Half an hour into it my inner monolog had been hijacked by the feuding couple and I found myself thinking things like, “Be fair, that’s not what he said at all!” and “Leave her mother out of it,” and “Now now, she has a valid point.” After about ten minutes of that, though, I’d crammed a pillow over my face and was sending hate-filled thoughts through the ceiling and contemplating the ups and downs of charging upstairs an banging on their door with demands that they shut up.
Really, propriety? NOW?!
Believe it or not, I have a very well developed sense of propriety – kept in a functioning state mostly for the malicious glee of doing exactly the opposite of what it tells me to do. But unfortunately this is the time it chose to assert itself.
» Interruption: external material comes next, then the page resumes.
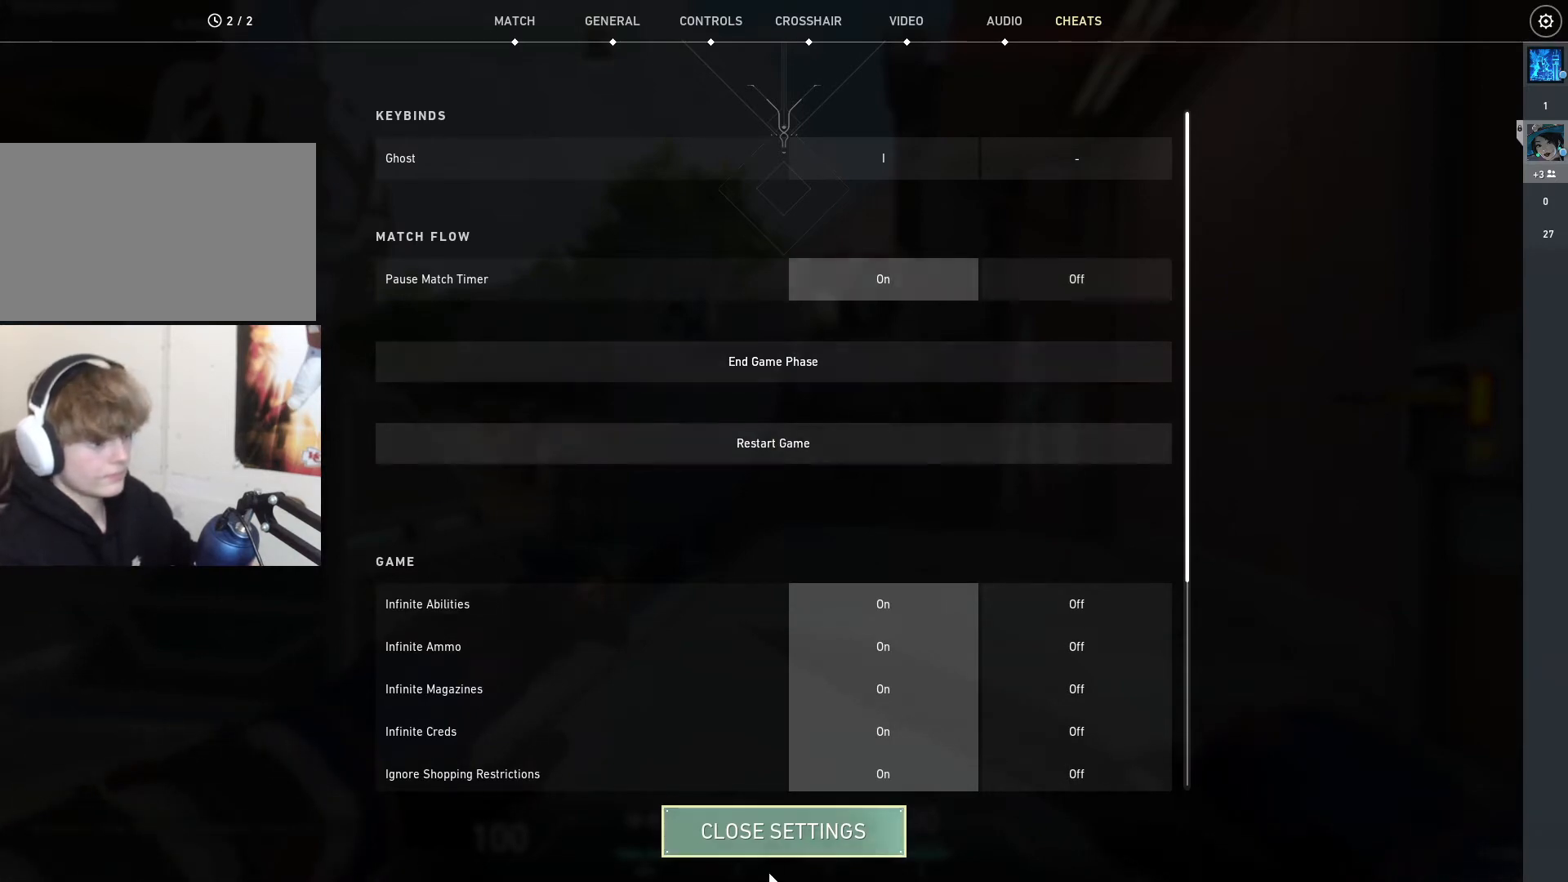
{"keys": ["d", "s"], "mouse": [], "events": [[334, "mouse_left", "down"], [367, "mouse_left", "up"], [401, "s", "down"], [501, "d", "down"]]}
“C.,” it said forcibly, “as aggravating as this is, there is nothing in my playbook for this scenario. If they were flinging artichoke hearts at you across the table at a really good dinner party I might have something for you. But 2am shouting matches on the part of perfectly nice but socially unobservant neighbors is, surprisingly, a new one.”
I was going to have to wait it out.
At about 2:30am, the conversation turned weepy with many protestations of change and improvement in the two parties’ attitudes and behaviors. ” Bully for you,” I sighed, and hoped that such talk meant an end to hostilities.
It did.
After a couple of minutes of lovely silence, however the sounds of, ah, vigorous amorous activities began. “Sex isn’t going to solve your problems, kids,” I thought nastily and dragged my blankets over my head.
I hear you asking, “Why didn’t you just go sleep on the sofa, you complaining idiot?” Two reasons. First of all there was the principle of the thing: I was not going to be forced from my bed simply because they were using their for acrobatics. Second, and more importantly, another of the fun features of our building is that in addition to thin walls, all of the heating and cooling elements are connected. Through which sound carries. The acoustics of the living room being what they are, things were actually louder out there.
The show ran for an encore last night, at about the same hours. So now I’m horribly tired and more grouchy about J.-being-in-London-enforced-celibacy than usual. Never say I don’t tell you everything, kittens.